┌──
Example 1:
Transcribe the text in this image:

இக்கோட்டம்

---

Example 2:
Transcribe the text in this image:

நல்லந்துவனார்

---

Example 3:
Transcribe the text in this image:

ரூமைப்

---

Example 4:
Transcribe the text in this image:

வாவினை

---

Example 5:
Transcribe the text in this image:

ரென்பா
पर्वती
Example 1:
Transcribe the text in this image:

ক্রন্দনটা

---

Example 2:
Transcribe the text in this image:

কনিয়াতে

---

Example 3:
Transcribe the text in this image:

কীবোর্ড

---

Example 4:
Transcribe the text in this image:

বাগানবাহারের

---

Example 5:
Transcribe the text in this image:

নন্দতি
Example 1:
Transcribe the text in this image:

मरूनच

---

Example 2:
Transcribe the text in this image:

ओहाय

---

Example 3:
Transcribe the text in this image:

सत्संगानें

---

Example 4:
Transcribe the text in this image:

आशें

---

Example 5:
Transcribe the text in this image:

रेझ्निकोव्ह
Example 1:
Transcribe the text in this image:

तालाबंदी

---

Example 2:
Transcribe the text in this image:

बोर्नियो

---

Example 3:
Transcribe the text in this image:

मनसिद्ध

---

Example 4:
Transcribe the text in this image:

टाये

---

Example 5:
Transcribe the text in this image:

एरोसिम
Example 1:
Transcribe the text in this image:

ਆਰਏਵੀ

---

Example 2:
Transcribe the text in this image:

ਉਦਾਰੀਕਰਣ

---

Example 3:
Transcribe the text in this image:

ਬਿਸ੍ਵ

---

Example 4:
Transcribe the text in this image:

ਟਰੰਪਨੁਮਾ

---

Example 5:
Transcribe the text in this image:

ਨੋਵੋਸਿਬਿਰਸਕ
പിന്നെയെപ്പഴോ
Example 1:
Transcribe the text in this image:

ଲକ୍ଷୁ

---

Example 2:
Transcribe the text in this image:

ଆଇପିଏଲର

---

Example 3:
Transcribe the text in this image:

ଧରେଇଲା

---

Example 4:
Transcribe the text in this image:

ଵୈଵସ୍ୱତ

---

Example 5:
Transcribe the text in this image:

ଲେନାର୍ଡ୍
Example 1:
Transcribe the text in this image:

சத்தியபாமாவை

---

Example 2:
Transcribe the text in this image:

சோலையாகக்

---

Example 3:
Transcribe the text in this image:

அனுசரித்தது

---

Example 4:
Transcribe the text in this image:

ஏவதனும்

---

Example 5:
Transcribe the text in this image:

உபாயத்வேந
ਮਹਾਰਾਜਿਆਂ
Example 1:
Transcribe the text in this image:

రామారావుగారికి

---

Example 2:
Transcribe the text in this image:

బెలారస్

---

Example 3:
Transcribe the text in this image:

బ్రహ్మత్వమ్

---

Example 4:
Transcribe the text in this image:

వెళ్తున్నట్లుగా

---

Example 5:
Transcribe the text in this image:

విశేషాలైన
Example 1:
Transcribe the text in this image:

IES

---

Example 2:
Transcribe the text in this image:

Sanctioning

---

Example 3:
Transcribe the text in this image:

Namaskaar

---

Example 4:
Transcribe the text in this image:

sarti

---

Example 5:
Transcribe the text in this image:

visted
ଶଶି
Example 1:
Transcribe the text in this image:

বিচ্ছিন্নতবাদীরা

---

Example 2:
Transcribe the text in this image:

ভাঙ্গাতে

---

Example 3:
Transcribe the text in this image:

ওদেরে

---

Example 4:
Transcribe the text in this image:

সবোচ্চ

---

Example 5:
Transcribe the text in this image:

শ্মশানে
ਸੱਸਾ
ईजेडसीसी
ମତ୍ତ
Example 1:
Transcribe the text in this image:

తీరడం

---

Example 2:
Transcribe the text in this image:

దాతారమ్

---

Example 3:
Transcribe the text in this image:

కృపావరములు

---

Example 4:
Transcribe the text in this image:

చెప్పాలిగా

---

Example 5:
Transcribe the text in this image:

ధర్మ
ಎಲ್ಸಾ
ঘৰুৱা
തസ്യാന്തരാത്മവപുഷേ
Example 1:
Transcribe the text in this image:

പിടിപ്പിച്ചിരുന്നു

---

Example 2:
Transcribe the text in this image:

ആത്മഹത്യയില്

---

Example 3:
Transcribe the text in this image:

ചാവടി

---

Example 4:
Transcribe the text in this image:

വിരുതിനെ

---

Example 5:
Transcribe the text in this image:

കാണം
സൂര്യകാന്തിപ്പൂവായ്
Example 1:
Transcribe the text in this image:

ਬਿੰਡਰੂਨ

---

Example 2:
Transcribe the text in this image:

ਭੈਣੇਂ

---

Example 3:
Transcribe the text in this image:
└──
▶ Work task
Reproduce the data exactly, character for character.

▶ Result
Example 1:
Transcribe the text in this image:

இக்கோட்டம்

---

Example 2:
Transcribe the text in this image:

நல்லந்துவனார்

---

Example 3:
Transcribe the text in this image:

ரூமைப்

---

Example 4:
Transcribe the text in this image:

வாவினை

---

Example 5:
Transcribe the text in this image:

ரென்பா
पर्वती
Example 1:
Transcribe the text in this image:

ক্রন্দনটা

---

Example 2:
Transcribe the text in this image:

কনিয়াতে

---

Example 3:
Transcribe the text in this image:

কীবোর্ড

---

Example 4:
Transcribe the text in this image:

বাগানবাহারের

---

Example 5:
Transcribe the text in this image:

নন্দতি
Example 1:
Transcribe the text in this image:

मरूनच

---

Example 2:
Transcribe the text in this image:

ओहाय

---

Example 3:
Transcribe the text in this image:

सत्संगानें

---

Example 4:
Transcribe the text in this image:

आशें

---

Example 5:
Transcribe the text in this image:

रेझ्निकोव्ह
Example 1:
Transcribe the text in this image:

तालाबंदी

---

Example 2:
Transcribe the text in this image:

बोर्नियो

---

Example 3:
Transcribe the text in this image:

मनसिद्ध

---

Example 4:
Transcribe the text in this image:

टाये

---

Example 5:
Transcribe the text in this image:

एरोसिम
Example 1:
Transcribe the text in this image:

ਆਰਏਵੀ

---

Example 2:
Transcribe the text in this image:

ਉਦਾਰੀਕਰਣ

---

Example 3:
Transcribe the text in this image:

ਬਿਸ੍ਵ

---

Example 4:
Transcribe the text in this image:

ਟਰੰਪਨੁਮਾ

---

Example 5:
Transcribe the text in this image:

ਨੋਵੋਸਿਬਿਰਸਕ
പിന്നെയെപ്പഴോ
Example 1:
Transcribe the text in this image:

ଲକ୍ଷୁ

---

Example 2:
Transcribe the text in this image:

ଆଇପିଏଲର

---

Example 3:
Transcribe the text in this image:

ଧରେଇଲା

---

Example 4:
Transcribe the text in this image:

ଵୈଵସ୍ୱତ

---

Example 5:
Transcribe the text in this image:

ଲେନାର୍ଡ୍
Example 1:
Transcribe the text in this image:

சத்தியபாமாவை

---

Example 2:
Transcribe the text in this image:

சோலையாகக்

---

Example 3:
Transcribe the text in this image:

அனுசரித்தது

---

Example 4:
Transcribe the text in this image:

ஏவதனும்

---

Example 5:
Transcribe the text in this image:

உபாயத்வேந
ਮਹਾਰਾਜਿਆਂ
Example 1:
Transcribe the text in this image:

రామారావుగారికి

---

Example 2:
Transcribe the text in this image:

బెలారస్

---

Example 3:
Transcribe the text in this image:

బ్రహ్మత్వమ్

---

Example 4:
Transcribe the text in this image:

వెళ్తున్నట్లుగా

---

Example 5:
Transcribe the text in this image:

విశేషాలైన
Example 1:
Transcribe the text in this image:

IES

---

Example 2:
Transcribe the text in this image:

Sanctioning

---

Example 3:
Transcribe the text in this image:

Namaskaar

---

Example 4:
Transcribe the text in this image:

sarti

---

Example 5:
Transcribe the text in this image:

visted
ଶଶି
Example 1:
Transcribe the text in this image:

বিচ্ছিন্নতবাদীরা

---

Example 2:
Transcribe the text in this image:

ভাঙ্গাতে

---

Example 3:
Transcribe the text in this image:

ওদেরে

---

Example 4:
Transcribe the text in this image:

সবোচ্চ

---

Example 5:
Transcribe the text in this image:

শ্মশানে
ਸੱਸਾ
ईजेडसीसी
ମତ୍ତ
Example 1:
Transcribe the text in this image:

తీరడం

---

Example 2:
Transcribe the text in this image:

దాతారమ్

---

Example 3:
Transcribe the text in this image:

కృపావరములు

---

Example 4:
Transcribe the text in this image:

చెప్పాలిగా

---

Example 5:
Transcribe the text in this image:

ధర్మ
ಎಲ್ಸಾ
ঘৰুৱা
തസ്യാന്തരാത്മവപുഷേ
Example 1:
Transcribe the text in this image:

പിടിപ്പിച്ചിരുന്നു

---

Example 2:
Transcribe the text in this image:

ആത്മഹത്യയില്

---

Example 3:
Transcribe the text in this image:

ചാവടി

---

Example 4:
Transcribe the text in this image:

വിരുതിനെ

---

Example 5:
Transcribe the text in this image:

കാണം
സൂര്യകാന്തിപ്പൂവായ്
Example 1:
Transcribe the text in this image:

ਬਿੰਡਰੂਨ

---

Example 2:
Transcribe the text in this image:

ਭੈਣੇਂ

---

Example 3:
Transcribe the text in this image:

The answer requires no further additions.